*SOURCE TEXT*
Start

That’s exactly that. If I talk to developers, sometimes I get feedback. They ask me, “Can you explain your application to me?” They start talking in a passive sense. “The application does this.” The first thing I try to identify is who’s using this system in an active sense. Developers think not from the way the business starts. They think in the middle of where the system starts. Working that out initially in this threat model session is a very important step. Who’s doing what to whom?
Let me double-click on that term. Modeling has been a term forever. Adam Shostack wrote some books on threat modeling several years ago that I have read. There are a lot of strong experts on threat modeling. Can you describe in your opinion, in modern times, the right way to implement threat modeling into the SDLC practice back in my day as the traditional old gray beard here?
Back in my day, you did it before designing the threat model, then we designed, and then we wrote code in this long waterfall process. You can’t create a threat model in that approach anymore. You have to somehow do some continuous threat modeling. How does threat modeling work at a fundamental level? For the readers’ understanding, you did threat modeling specifically at a large cyber insurance company before working with Splunk.
An insurance company, yes.
That’s fantastic. It’s a cool experience. Give us a little bit of understanding of how threat modeling works in the modern era.
I’m still doing this too. It’s part of the role because it’s required in the SDLC pipeline. There’s an ideal setup and then it’s a real-world setup. In the ideal world, development teams come to the application secure team or pro-secure team with an idea of what they want to implement. Based on the business use case, you take notes, and that’s what I’m doing. We take notes of who’s doing what and whom. Identify names and processes. I call it the name-dropping phase. That’s in the design phase, looking through what they are dealing with. You build a glossary and lay that out.
Developers or business people are pretty good with this because it’s at the top of their minds. They blur everything out in a few sentences. You have to be very fast writing everything down, and this is the manual approach. I put stuff in a diagram, so I have to think of something. They call it point and explain. The diagram might be scrapped later on. Eighty percent might be modified, but at least you can point to certain things.
It’s not with a data flow diagram. Certain elements mean something and then the implementation goes on in the development cycle. The design phase might find flaws or issues. Part of the flaws you find in the beginning are controls that are not implemented and bypasses because you have the god mode on the diagram. You can look at this high level and abstract things out. You can see some backplay that comes in.

End

*STORED DATA*
Start

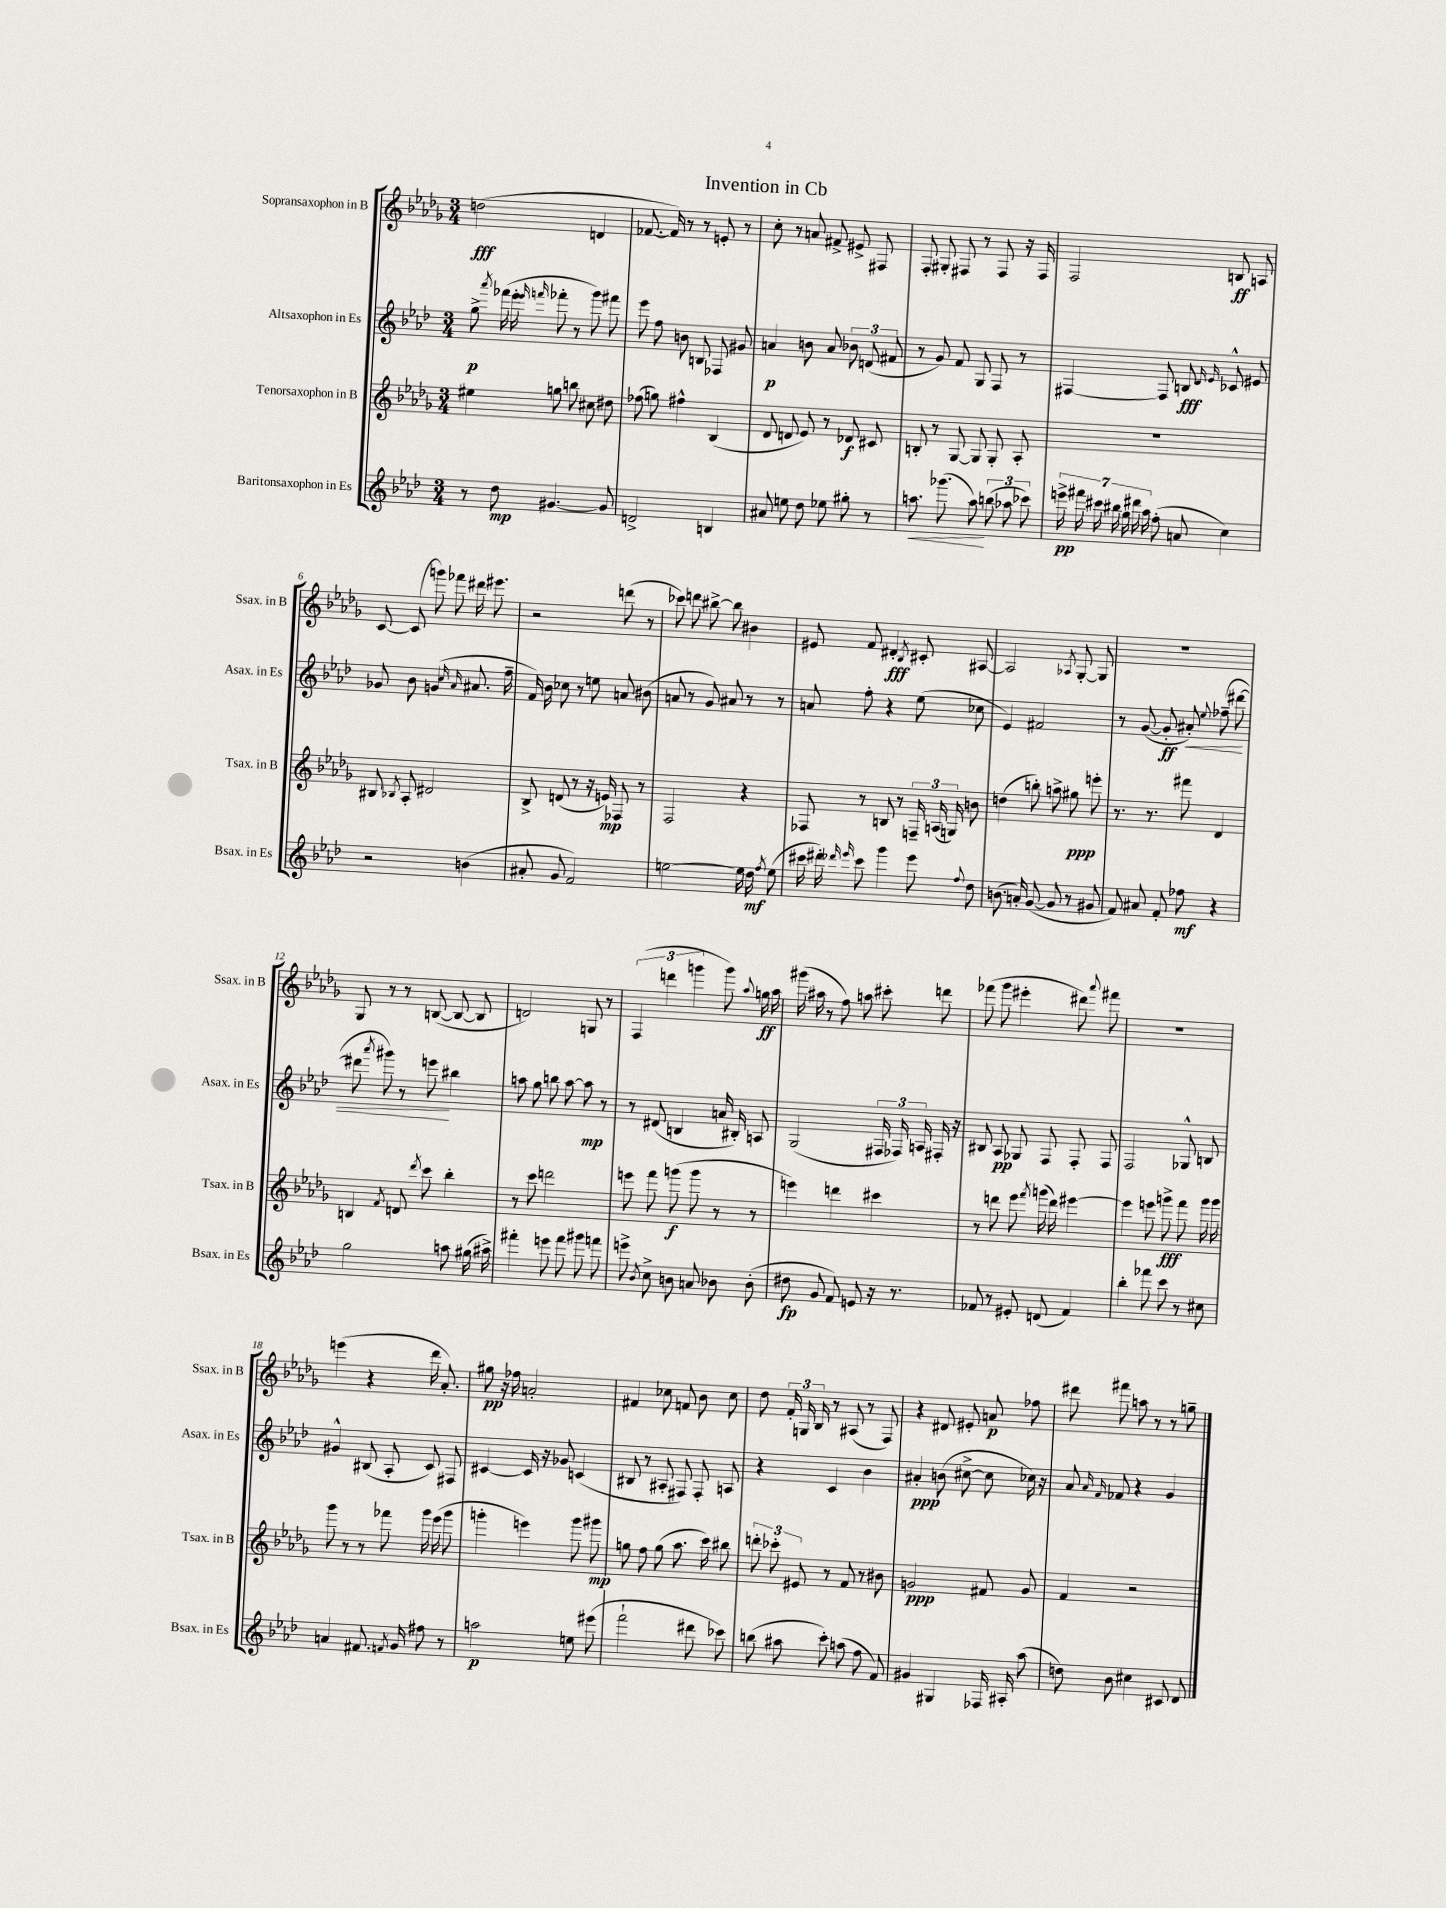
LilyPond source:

End

*EXERCISE BRIEF*
Please say whether each statement agrees with the threat modeling interview, answering yes or no and quoting the text's deciding words: (a) The speaker gives the note-taking step a name. (b) The diagram used is a data flow diagram. (c) The diagram stays unchanged once it is drawn. The material is not needed here.

*PROBLEM SOLUTION*
(a) Yes: "I call it the name-dropping phase."
(b) No: "It’s not with a data flow diagram."
(c) No: "The diagram might be scrapped later on. Eighty percent might be modified"